If it is a problem, he certainly thrives on it. Then there’s what he calls his “media work”, which includes a recent link-up with Merrell, the leading outdoor footwear brand, to spread the word about the benefits of getting out and enjoying all that “nature’s gym” has to offer.
Merrell will use Whyte’s expertise and motivational talent to highlight the health and fitness benefits of outdoor pursuits.
“We are delighted Greg has joined forces with us,” says Merrell marketing manager, Hugh Sweeney. “His industry experience and credibility will enable Merrell to amplify its mission to get the nation outdoors, whatever sport or activity they choose.”
“Physical activity is my great passion. It forms the basis of much of my work and Merrell shares this vision,” Whyte says. “Nowadays we are surrounded by technology and devices which enable us to be less active.
“Being involved with Merrell will mean that hopefully we can persuade people who normally wouldn’t think about exercise to get fitter and enjoy physical challenges.”
Whyte has worked as a consultant physiologist in Olympic and professional sports, and pioneering exercise therapy for cardiac patients, cancer sufferers and anyone who can be helped by becoming more active.
But it is as the man behind the Sports Relief challenges that his skills have hit the headlines as he cajoled over 50 mainly unsporting celebrities to achieve extraordinary feats of endurance.
Under his guidance, Eddie Izzard ran 43 marathons in 51 days and Davina McCall rode her bike through 60mph winds when professionals would have given up. Jo Brand confounded everyone by walking from Hull to Liverpool.
For the challenges, Whyte donates his time and expertise for free.
“One of my goals is to persuade people in the public eye who don’t think they are up to doing exercise to have a go and see how it changes them.
“Exercise is for everyone and Jo Brand is a great example.
She hardly walked at all before the challenge. Now she’s regularly out with a group of friends.
“All the celebrities I’ve worked with have wanted to give up at some stage but none of them have. These are really tough challenges normally done by top endurance athletes and these guys are a long way from that.
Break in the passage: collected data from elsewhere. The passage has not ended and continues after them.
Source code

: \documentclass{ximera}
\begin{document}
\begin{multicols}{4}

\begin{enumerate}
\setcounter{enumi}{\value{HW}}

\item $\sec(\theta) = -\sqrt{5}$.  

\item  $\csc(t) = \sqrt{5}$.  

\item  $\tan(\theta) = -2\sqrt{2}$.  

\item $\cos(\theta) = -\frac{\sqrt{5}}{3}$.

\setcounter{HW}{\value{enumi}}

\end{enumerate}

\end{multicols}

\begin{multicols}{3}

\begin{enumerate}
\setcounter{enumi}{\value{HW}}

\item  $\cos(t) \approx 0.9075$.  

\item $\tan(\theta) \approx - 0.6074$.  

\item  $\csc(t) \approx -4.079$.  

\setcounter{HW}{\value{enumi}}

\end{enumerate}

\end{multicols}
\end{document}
“Tough times are going to happen – the question is what are you going to do about it? My job is to be confident because they look to me to know whether they can do it or not.
“Not only am I doing it with them, but my job is to motivate and support them and also strategise as we go.”
He’s always there in the background and while the celeb gets the glory, Whyte is the one who keeps everything going.
“I take a scientific approach – my preparation and planning is meticulous and I lead by example.
“The motivation for me is that what we do really does make a difference to people’s lives. I’ve had the chance to see how and where the money is being spent. I’ve been to Africa, Kenya and Ethiopia. It sounds trite to say that £5 can change someone’s life but it’s true.”
He tells the story of an elderly woman in Ethiopia who spent her £5 on putting a new roof on her house.
“She said the previous winter she hadn’t slept because she had been bailing water out of her house but this year she could sleep. Her life was completely transformed for a fiver. I was welling up.”
Whyte understands these things. He’s from a working class family.
“What my dad gave me was a sense that you have to work hard. He had two jobs. One was in a car factory for 43 years. We’d be up at 5.30am for swimming training. He’d come home, grab a meal, go to work all night and come home to take me swimming again.
“Sport was very much a part of what we did. Most sport is classless. It doesn’t matter how much money you’ve got, if you work hard you will achieve. It’s a great leveller. It’s all about tenacity.”
His family supported his sporting ambitions and Whyte will always be grateful for that.
He was an Olympic pentathlete in 1992 and 1996 and won silver in the 1994 world championships. Since then he’s kept ferociously fit and can’t resist a challenge.
He’s swum the Channel, done the Race Across America and an Ironman contest and last year ran the Marathon des Sables.